# Old Farmhouse aka Dead Crows House - Aug 2012



## UE-OMJ (Aug 14, 2012)

Again, being lucky enough to be sent working in the area of this lovely old place, and equally being lucky enough to have found out its location I headed there for an early explore.

I think timing was on my side as I believe this place may now have been sold to a new owner. The prevous owner I dont believe is any longer with us  I felt really peaceful here, it's such a nice location, but constantly there was the sadness of the previous owner who has left a few reminders of her past throughout. It was one of those very still mornings, there was no air movement, no trees rustling in the wind, total silence. Lovely.











































































































































































































This was my first ever location done with my new camera. I was dreading getting home and finding out I'd got all the photo setting wrong or blurred, but I think I got lucky 

Thanks for looking


----------



## abel101 (Aug 14, 2012)

I was wondering when youd post this 
I really like this place mate! good job on the shots, got some cracking ones in this set!


----------



## UE-OMJ (Aug 14, 2012)

Thanks mate


----------



## shane.c (Aug 14, 2012)

Well done , nice pics.


----------



## Ratters (Aug 14, 2012)

Nice work with the new camera Steve  I did really like this place, well done


----------



## freespirits (Aug 14, 2012)

what a lovely old place ,,,id really love summat like that ,,,great pics


----------



## flyboys90 (Aug 14, 2012)

How peaceful and cracking features to see,great photos.


----------



## Bones out (Aug 14, 2012)

Love this type of explore, really nice mooch in a time capsule from back in the day. 

Excellent.


----------



## UEP-Wales (Aug 14, 2012)

Cracking location and set of pics mate!


----------



## Wakey Lad (Aug 14, 2012)

Ive been meaning to head down here for a while now - Cracking report mate! The last photo is my favorite!


----------



## Lucky Pants (Aug 14, 2012)

Nice place and great shots. Thanks fo sharing .


----------



## sennelager66 (Aug 14, 2012)

It's amazing who certain aspects of a persons life get left behind and 'timeframe' a place. Sensitive shots and thanks for placing them here. It's feels calm and slightly sad at the same time.


----------



## Priority 7 (Aug 14, 2012)

nice job OMJ


----------



## steve2109 (Aug 14, 2012)

Tip Top report Mate, looks like you got the camera settings dead right !!


----------



## sonyes (Aug 14, 2012)

lovely set of shots, and looks a great 'splore


----------



## Pen15 (Aug 14, 2012)

Wow ! Would love to find a place like this.

Great batch of images and looks like you have got the hang of your new camera


----------



## Pedrfardd (Aug 14, 2012)

_ACTIVITY 1_
Rewrite the paragraph of the farmhouse thread beginning "I think timing was on my side" as a brief bulleted list that keeps its main facts.
_ACTIVITY 2_
Carry on the farmhouse thread from its final line.
The records come from a source separate from the farmhouse thread.

_INFORMATION SHOWN_
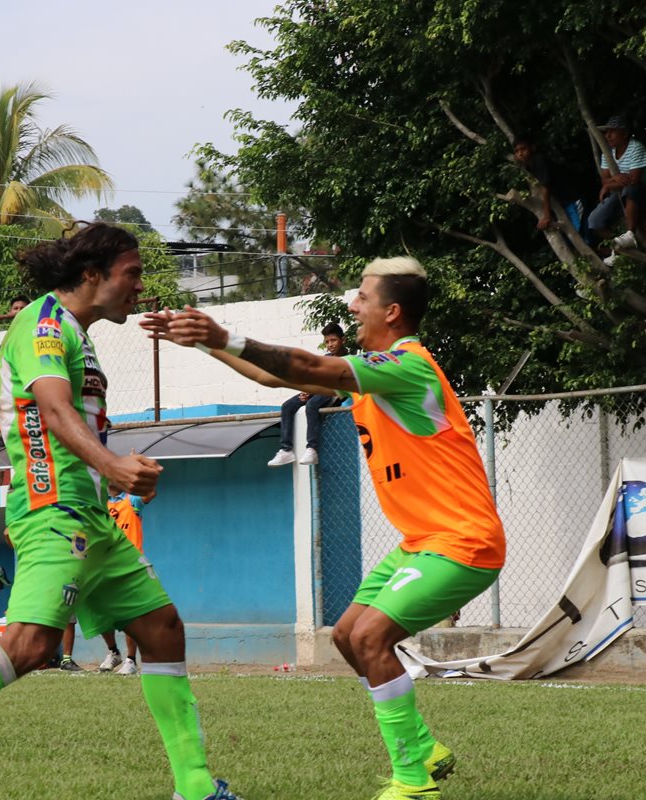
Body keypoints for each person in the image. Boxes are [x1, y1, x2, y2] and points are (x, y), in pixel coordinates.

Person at [0, 223, 242, 800]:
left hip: (88, 514)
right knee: (32, 643)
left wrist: (116, 475)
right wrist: (115, 466)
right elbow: (55, 411)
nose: (139, 287)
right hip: (49, 509)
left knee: (162, 630)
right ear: (92, 276)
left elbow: (78, 422)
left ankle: (194, 789)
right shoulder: (42, 323)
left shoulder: (77, 333)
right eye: (132, 274)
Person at [144, 256, 506, 800]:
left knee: (369, 636)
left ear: (392, 310)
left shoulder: (408, 368)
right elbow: (277, 374)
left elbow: (313, 368)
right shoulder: (377, 372)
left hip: (463, 542)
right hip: (421, 543)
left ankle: (414, 781)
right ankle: (424, 748)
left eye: (362, 297)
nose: (352, 306)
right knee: (346, 637)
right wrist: (205, 342)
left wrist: (226, 333)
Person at [267, 323, 347, 466]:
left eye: (333, 340)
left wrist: (312, 393)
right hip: (318, 391)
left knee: (312, 405)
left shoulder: (348, 360)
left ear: (343, 340)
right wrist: (307, 391)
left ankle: (312, 449)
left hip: (335, 392)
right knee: (287, 406)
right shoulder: (326, 358)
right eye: (327, 342)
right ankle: (286, 450)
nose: (330, 344)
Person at [98, 483, 155, 675]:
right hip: (107, 566)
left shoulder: (132, 500)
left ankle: (131, 660)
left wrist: (139, 472)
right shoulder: (101, 504)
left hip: (130, 566)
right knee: (102, 613)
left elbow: (150, 492)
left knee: (130, 615)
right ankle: (113, 652)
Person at [586, 115, 646, 256]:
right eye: (606, 132)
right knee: (594, 221)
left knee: (631, 189)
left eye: (613, 131)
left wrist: (609, 185)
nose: (608, 135)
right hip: (620, 192)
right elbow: (604, 180)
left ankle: (630, 234)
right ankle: (618, 250)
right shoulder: (607, 153)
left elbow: (633, 180)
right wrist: (614, 179)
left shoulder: (636, 147)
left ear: (625, 133)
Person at [513, 134, 587, 238]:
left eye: (523, 149)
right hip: (562, 203)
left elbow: (545, 188)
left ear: (532, 148)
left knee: (579, 235)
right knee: (572, 235)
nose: (520, 153)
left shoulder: (539, 161)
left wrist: (547, 216)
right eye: (517, 151)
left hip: (572, 200)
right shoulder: (529, 165)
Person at [0, 295, 30, 366]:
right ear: (10, 312)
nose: (19, 311)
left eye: (22, 308)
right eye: (15, 308)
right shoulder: (10, 335)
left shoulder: (36, 329)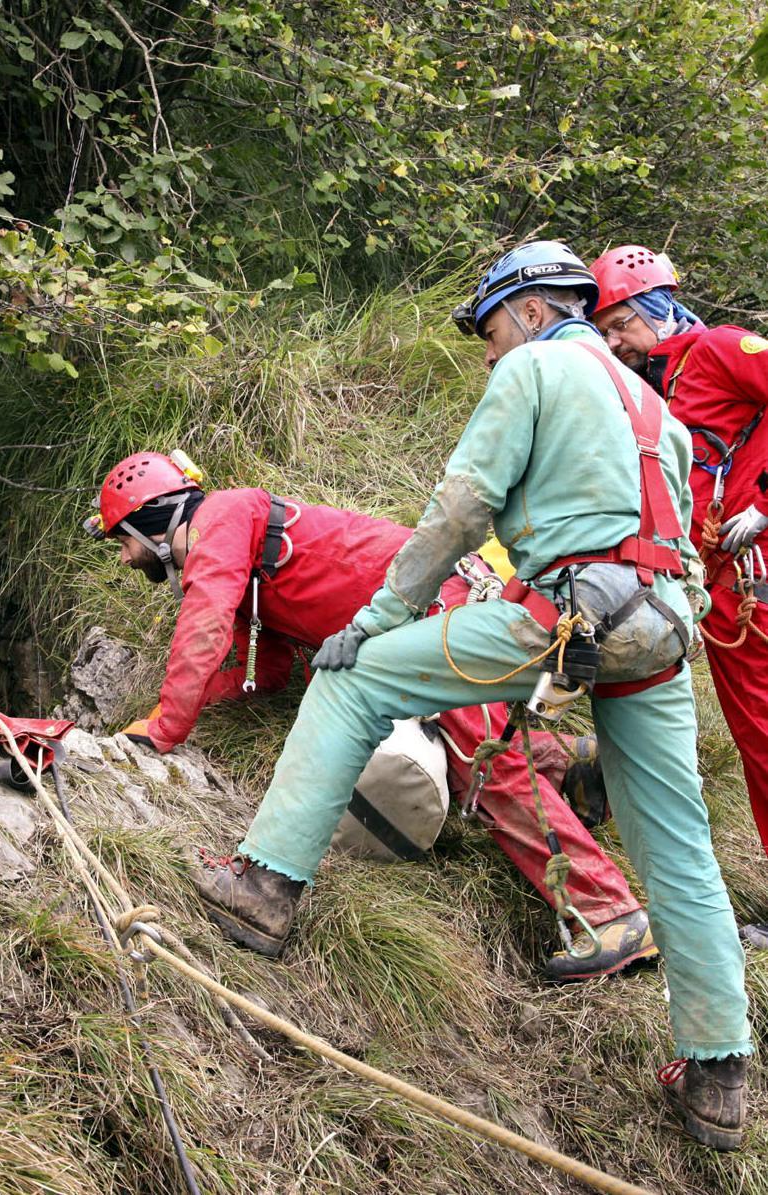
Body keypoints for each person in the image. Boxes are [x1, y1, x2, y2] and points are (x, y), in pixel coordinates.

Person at [190, 241, 752, 1149]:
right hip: (661, 627)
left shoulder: (534, 367)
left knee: (357, 678)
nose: (488, 352)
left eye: (490, 328)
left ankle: (263, 883)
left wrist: (376, 618)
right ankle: (719, 1075)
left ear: (532, 309)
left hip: (565, 612)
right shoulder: (655, 402)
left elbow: (461, 506)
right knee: (680, 844)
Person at [85, 449, 653, 981]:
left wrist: (165, 729)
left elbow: (204, 629)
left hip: (436, 610)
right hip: (433, 607)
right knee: (479, 757)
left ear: (148, 522)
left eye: (122, 540)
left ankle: (609, 915)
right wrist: (176, 710)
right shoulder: (240, 542)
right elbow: (270, 670)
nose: (125, 556)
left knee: (482, 771)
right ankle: (570, 769)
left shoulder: (223, 518)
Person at [590, 243, 768, 949]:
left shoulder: (723, 350)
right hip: (724, 599)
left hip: (756, 572)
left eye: (623, 322)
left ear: (658, 310)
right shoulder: (654, 392)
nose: (616, 341)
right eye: (606, 329)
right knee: (757, 741)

_RESULT 1_
- The place may recently have been sold to a new owner, so the timing of the visit seemed fortunate.
- The previous owner is believed to have died.
- The location felt peaceful and pleasant.
- A constant sadness came from the previous owner, who left reminders of her past throughout.
- The morning was very still and totally silent, with no air movement and no trees rustling.

_RESULT 2_
Good show....


----------



## TeeJF (Aug 15, 2012)

Well done mate. It's a right gut troubler using a new camera for the first time isn't it!

By the way, you left your wig and your Dierdre spex behind...


----------



## Ha.zel (Aug 15, 2012)

Wonderful explore... I love the typewriter  
Well done!


----------



## UE-OMJ (Aug 15, 2012)

Thanks for the nice comments everyone  It's really appreciated.


----------



## UrbanX (Aug 15, 2012)

Whoa, nice find! Lovely shots too mate! 
Thanks for sharing.


----------



## sj9966 (Aug 15, 2012)

Great stuff, I see the piano has been moved and it looks like a lot of the stuff that was there has started to go missing!

Did you find the Gurkha knife? I bet that has gone now for sure.

Sadly that seems to be the way it is with these type of places now.


----------



## UE-OMJ (Aug 15, 2012)

sj9966 said:


> Great stuff, I see the piano has been moved and it looks like a lot of the stuff that was there has started to go missing!
> 
> Did you find the Gurkha knife? I bet that has gone now for sure.
> 
> Sadly that seems to be the way it is with these type of places now.



I'm starting to realise it's inevitable that stuff will go missing, I'm also aware that to other people all this is just rubbish and I bet the next owner will just throw it all in a skip


----------



## UE-OMJ (Aug 15, 2012)

I've just looked back at a post from June 2012 and yeh there's loads missing, including the dead crow. But we dont even know if the estate agents have removed some of these to help sell it? A knife on the window sill isnt good, nor is a dead crow on the stairs. Who knows.


----------



## TranKmasT (Aug 15, 2012)

UE-OMJ said:


> But we dont even know if the estate agents have removed some of these to help sell it? A knife on the window sill isnt good, nor is a dead crow on the stairs. Who knows.



Or a 7" Osmonds' single, might put people off.


----------



## UE-OMJ (Aug 15, 2012)

That wasnt there either


----------



## racht1984 (Aug 23, 2012)

Great pics!!!


----------



## smiler (Aug 23, 2012)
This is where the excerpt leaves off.